The Effects of Muscle Strengthening on Neural Control, Muscle Forces, and Motion Mechanics in a Squat Jump

P. Prokopow (Japan)


Muscle strengthening, squat jump, simulation, neural control, motion mechanics


This study investigates the effects of muscle strengthening on neural control, muscle exertion patterns and motion mechanics in vertical squat jump. In the experiments sixteen major muscles were strengthened up to 20%. A forward dynamics computer simulation was used to evaluate quantitatively the effect of strengthening the muscles. The model of the neuromusculoskeletal system used in this study was three-dimensional and had 20 degrees-of-freedom.
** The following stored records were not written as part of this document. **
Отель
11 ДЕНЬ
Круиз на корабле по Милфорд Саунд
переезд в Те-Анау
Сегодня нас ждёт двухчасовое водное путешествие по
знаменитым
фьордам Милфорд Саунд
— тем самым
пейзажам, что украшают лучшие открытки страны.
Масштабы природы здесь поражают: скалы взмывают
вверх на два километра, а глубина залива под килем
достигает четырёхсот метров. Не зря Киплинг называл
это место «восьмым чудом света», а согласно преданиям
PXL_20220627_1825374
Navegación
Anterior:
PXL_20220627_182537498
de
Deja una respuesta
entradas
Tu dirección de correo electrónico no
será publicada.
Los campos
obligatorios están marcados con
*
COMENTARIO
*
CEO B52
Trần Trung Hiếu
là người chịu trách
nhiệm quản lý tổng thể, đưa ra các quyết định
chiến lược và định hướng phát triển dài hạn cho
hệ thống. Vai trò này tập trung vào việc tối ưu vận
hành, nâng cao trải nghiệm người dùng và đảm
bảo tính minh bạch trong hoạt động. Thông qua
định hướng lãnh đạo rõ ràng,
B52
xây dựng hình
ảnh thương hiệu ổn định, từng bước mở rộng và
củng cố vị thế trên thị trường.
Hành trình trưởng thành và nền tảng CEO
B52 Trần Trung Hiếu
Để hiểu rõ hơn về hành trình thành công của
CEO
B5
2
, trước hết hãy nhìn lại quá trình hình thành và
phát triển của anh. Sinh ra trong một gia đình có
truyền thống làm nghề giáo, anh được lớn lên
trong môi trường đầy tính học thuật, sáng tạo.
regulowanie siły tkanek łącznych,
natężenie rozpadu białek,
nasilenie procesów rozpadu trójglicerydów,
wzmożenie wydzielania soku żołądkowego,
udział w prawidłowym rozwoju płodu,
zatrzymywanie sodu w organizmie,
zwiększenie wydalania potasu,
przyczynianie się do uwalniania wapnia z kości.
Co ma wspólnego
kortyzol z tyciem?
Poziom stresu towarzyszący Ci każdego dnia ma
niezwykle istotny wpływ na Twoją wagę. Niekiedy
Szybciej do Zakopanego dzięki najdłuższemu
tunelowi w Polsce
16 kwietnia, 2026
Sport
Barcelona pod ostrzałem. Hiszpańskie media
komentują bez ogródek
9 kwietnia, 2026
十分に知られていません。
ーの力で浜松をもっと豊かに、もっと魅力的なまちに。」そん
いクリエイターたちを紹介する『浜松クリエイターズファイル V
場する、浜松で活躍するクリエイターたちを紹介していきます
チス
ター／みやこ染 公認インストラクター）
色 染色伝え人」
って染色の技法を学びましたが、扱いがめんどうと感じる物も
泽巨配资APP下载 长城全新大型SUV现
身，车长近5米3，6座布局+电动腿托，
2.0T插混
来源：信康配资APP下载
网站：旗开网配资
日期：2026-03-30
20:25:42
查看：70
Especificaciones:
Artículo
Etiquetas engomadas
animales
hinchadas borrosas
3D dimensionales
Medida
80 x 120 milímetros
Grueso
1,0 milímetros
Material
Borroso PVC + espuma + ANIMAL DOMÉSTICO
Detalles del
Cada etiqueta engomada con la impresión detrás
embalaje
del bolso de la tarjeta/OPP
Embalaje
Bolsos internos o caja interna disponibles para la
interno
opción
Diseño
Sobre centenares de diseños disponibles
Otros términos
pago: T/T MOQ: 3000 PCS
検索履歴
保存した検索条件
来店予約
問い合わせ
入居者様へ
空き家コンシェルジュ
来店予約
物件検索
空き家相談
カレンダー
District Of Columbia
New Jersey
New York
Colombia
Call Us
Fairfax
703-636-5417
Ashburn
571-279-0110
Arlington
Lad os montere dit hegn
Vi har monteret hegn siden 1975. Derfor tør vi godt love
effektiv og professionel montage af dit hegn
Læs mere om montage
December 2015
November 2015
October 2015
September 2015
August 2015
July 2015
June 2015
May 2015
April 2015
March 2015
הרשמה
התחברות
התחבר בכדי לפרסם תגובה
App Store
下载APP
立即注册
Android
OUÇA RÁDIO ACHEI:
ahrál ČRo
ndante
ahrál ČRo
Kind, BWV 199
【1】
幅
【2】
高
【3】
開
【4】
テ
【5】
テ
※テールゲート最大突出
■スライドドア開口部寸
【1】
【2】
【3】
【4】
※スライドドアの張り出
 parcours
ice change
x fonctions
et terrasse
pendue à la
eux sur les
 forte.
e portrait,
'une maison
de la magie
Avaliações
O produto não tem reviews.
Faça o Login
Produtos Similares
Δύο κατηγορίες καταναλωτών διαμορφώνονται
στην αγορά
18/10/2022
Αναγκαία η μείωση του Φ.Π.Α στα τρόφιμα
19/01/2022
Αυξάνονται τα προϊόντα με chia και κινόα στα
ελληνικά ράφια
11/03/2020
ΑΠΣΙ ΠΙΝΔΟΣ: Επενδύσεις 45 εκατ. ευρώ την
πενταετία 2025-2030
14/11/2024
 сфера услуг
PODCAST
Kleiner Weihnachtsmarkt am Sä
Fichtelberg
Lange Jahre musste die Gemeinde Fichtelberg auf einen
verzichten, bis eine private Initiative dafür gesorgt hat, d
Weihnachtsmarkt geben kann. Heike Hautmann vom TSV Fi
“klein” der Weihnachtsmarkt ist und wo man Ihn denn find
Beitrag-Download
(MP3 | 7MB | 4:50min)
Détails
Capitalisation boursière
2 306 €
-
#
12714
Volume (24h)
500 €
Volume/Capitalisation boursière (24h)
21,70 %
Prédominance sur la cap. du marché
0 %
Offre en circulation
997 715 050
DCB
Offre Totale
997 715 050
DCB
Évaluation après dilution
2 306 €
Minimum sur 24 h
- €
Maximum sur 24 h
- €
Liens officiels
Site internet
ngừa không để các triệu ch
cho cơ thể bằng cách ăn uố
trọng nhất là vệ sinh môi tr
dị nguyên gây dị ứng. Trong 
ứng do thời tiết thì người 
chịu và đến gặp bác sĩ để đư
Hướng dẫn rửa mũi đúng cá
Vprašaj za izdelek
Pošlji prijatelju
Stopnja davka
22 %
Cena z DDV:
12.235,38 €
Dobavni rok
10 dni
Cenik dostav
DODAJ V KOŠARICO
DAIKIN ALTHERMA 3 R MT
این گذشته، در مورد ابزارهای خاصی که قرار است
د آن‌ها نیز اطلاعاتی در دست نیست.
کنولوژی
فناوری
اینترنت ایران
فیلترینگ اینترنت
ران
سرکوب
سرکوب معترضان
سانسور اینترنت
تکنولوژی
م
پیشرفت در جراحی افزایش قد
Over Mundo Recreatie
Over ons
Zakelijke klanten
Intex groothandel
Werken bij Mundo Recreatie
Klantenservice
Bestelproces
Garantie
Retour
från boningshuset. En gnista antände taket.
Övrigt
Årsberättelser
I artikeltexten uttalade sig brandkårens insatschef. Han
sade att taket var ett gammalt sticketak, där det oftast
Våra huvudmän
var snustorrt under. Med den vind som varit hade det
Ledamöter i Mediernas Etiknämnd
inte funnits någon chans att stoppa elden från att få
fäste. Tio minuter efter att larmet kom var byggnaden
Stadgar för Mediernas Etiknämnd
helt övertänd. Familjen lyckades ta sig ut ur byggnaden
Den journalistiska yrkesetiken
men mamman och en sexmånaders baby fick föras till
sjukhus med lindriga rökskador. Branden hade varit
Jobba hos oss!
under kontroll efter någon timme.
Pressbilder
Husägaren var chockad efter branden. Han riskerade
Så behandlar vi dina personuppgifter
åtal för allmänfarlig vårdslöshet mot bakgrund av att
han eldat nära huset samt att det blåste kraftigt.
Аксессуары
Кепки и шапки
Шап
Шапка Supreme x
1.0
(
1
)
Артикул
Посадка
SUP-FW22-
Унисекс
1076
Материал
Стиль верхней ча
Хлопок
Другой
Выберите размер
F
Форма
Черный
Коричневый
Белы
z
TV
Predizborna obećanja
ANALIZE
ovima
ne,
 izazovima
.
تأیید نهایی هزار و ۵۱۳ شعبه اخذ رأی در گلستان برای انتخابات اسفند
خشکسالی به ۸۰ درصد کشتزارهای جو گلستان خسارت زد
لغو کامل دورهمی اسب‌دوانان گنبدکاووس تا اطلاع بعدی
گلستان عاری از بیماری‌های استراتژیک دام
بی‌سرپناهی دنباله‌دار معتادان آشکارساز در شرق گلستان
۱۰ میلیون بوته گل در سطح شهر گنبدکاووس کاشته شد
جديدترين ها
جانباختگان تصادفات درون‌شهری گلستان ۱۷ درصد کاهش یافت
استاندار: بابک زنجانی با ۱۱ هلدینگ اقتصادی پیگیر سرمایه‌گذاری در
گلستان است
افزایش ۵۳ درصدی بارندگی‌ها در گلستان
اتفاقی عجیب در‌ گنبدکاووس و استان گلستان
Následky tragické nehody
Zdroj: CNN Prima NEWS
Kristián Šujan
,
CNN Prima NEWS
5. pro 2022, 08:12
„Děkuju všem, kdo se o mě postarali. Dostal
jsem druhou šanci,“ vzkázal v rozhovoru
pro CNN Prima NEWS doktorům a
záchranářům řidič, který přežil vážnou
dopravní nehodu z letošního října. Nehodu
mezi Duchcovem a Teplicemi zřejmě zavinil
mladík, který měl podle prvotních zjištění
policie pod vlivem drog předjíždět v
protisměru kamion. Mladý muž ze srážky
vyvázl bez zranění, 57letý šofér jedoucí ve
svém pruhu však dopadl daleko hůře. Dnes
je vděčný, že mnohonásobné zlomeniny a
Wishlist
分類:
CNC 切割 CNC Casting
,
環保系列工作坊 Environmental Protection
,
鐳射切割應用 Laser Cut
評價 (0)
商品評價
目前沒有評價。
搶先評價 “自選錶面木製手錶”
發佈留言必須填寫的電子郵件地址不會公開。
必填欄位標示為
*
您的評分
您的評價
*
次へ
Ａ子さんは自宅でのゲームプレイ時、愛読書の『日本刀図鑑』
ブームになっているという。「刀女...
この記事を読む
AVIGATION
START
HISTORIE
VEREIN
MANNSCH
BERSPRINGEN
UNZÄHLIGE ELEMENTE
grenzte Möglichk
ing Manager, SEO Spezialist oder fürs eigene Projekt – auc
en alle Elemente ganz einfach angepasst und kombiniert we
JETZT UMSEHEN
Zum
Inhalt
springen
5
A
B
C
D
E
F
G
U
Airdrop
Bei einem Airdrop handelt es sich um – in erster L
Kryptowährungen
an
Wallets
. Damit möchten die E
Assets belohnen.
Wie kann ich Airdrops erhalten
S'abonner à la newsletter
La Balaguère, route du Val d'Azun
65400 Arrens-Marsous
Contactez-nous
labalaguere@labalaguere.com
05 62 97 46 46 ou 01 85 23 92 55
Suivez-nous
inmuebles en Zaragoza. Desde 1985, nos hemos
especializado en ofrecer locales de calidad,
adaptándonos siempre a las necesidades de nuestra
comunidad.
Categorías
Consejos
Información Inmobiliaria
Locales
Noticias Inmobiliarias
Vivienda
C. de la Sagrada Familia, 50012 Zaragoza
It included 26 Hill-type muscles connected in a series with tendons. The optimal neural control, which produced maximum height jump, was found through a numerical optimization method. It was found that: (i) the pattern of the kinematical changes depend on which muscles are strengthened, while the magnitude of the changes depends on how much muscles are strengthened. (ii) The adjustment in muscle coordination, in some cases, can be done without adjustment of neural control. (iii) The adjustment in neural control is done in an adaptive manner. (iv) Inter segmental coordination is altered more if only some muscles are strengthened, as opposed to when all muscles are strengthened together, then inter-segmental coordination changes only slightly. (v) The main effect of equally strengthening of all muscles is the increase of joint torque, which is proportional to the increase in muscle strength.